To pull the abstract argument into a concrete vignette Macedo drew on his earlier run as director-general of the AT (Autoridade Tributária e Aduaneira, Tax and Customs Authority), recalling that he had once tried to promote a high-performing female deputy to a director-level role and the candidate had declined the offer because the promotion carried no salary increase — the ceiling above her grade was already saturated. "Quando dizemos mal da Administração Pública temos de saber se estamos disponíveis para pagar mais aos dirigentes" (when we badmouth the Public Administration we have to be willing to pay its managers more), he told the ACEGE audience, turning the personnel-policy point into a political one.

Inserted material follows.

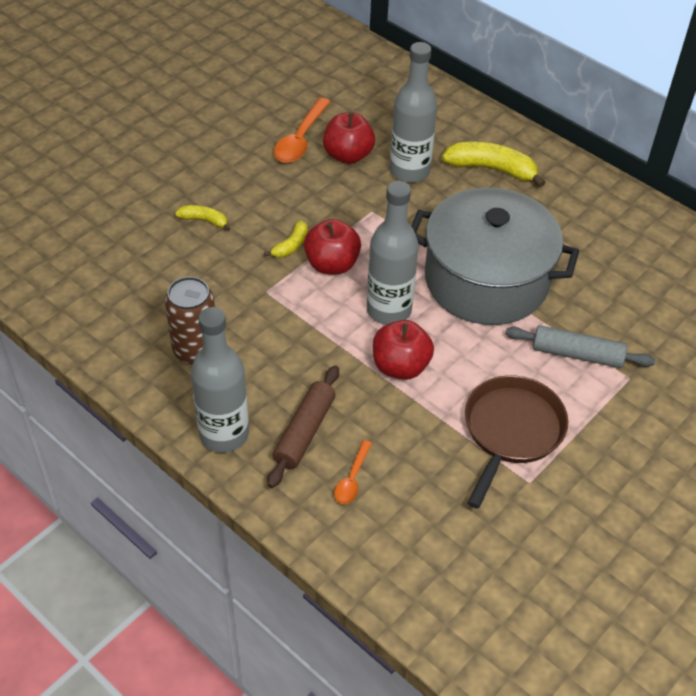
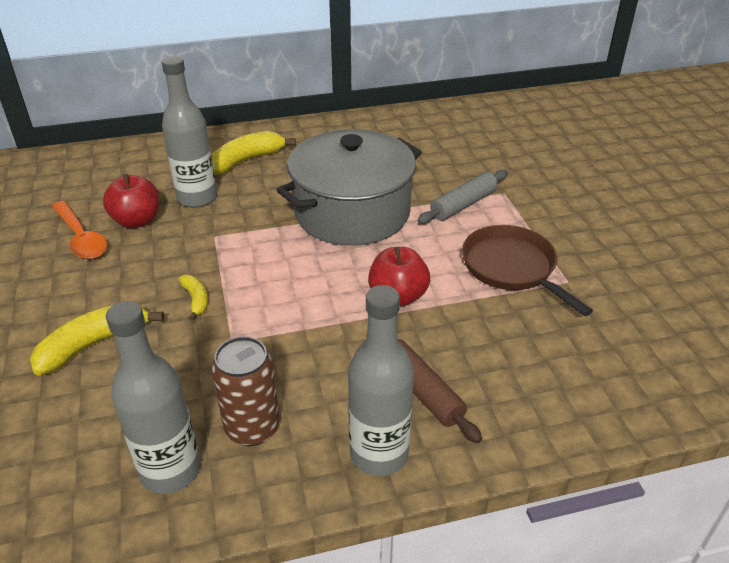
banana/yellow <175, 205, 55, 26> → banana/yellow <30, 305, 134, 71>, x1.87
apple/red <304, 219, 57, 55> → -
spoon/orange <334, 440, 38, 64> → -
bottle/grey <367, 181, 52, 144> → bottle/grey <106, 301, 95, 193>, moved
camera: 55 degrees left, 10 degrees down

The broader Macedo prescription has three planks. The first is the statutory de-indexation itself — a legislative carve-out of the senior civil-service pay scale from the Primeiro-Ministro reference line, replaced by an independent benchmark against private-sector and competitor-state functional equivalents. The second is a meaningful variable-pay component tied to operational targets, the kind of incentive layer that the Sociedades Anónimas (Joint-Stock Companies) of the state-owned enterprise perimeter already run but the core ministry grid does not. The third is a faster promotion mechanic, with bonus authorisations that do not need to clear the multi-month Direção-Geral da Administração e do Emprego Público (Directorate-General of Administration and Public Employment, DGAEP) review cycle that today stalls performance-pay decisions inside individual ministries.

The political pickup will be the question. Decoupling senior civil-service pay from politicians' salaries is technically achievable inside an Orçamento do Estado (State Budget, OE) amendment, but raising the senior-management envelope without simultaneously moving the politician line is the kind of optics fight that has historically derailed equivalent attempts under Passos Coelho, António Costa and Luís Montenegro. With Helena Borges's AT and Mário Centeno's outgoing Bank of Portugal team both publicly losing senior staff to private practice through 2025, the Macedo intervention reframes a salary debate as a state-capacity one.